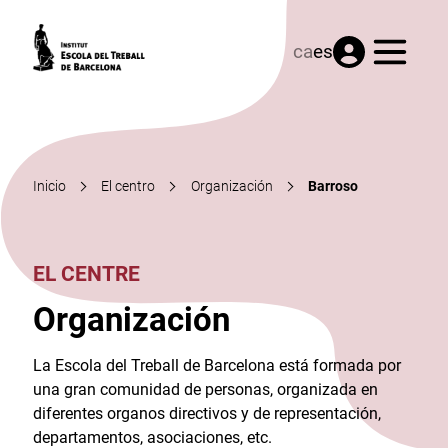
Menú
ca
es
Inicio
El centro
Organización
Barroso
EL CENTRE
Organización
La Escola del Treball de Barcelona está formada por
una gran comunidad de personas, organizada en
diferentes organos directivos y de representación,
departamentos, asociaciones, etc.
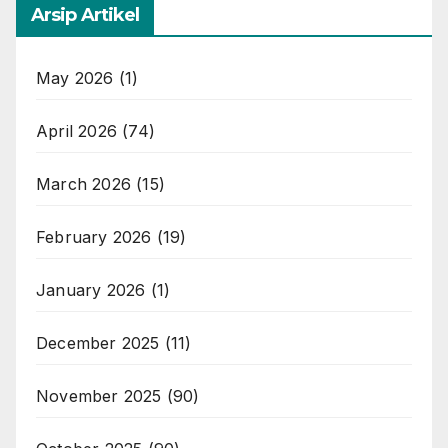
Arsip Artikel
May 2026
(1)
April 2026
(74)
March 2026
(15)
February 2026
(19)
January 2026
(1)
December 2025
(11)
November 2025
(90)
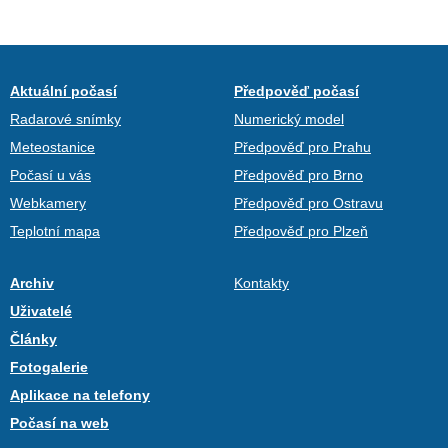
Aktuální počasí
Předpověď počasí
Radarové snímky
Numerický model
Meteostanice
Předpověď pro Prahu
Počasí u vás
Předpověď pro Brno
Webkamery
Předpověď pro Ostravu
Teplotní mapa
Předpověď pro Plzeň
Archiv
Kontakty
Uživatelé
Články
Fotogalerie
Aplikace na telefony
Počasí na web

════════════════

## WHAT IS NEEDED
Rename "Webkamery" to "Živé kamery" wherever it appears in the material above, and write out all of the text with nothing else changed. Leave the pictures out.

## REPLY TO THE TASK
Menú
ca
es
Inicio
El centro
Organización
Barroso
EL CENTRE
Organización
La Escola del Treball de Barcelona está formada por
una gran comunidad de personas, organizada en
diferentes organos directivos y de representación,
departamentos, asociaciones, etc.
Arsip Artikel
May 2026
(1)
April 2026
(74)
March 2026
(15)
February 2026
(19)
January 2026
(1)
December 2025
(11)
November 2025
(90)
Aktuální počasí
Předpověď počasí
Radarové snímky
Numerický model
Meteostanice
Předpověď pro Prahu
Počasí u vás
Předpověď pro Brno
Živé kamery
Předpověď pro Ostravu
Teplotní mapa
Předpověď pro Plzeň
Archiv
Kontakty
Uživatelé
Články
Fotogalerie
Aplikace na telefony
Počasí na web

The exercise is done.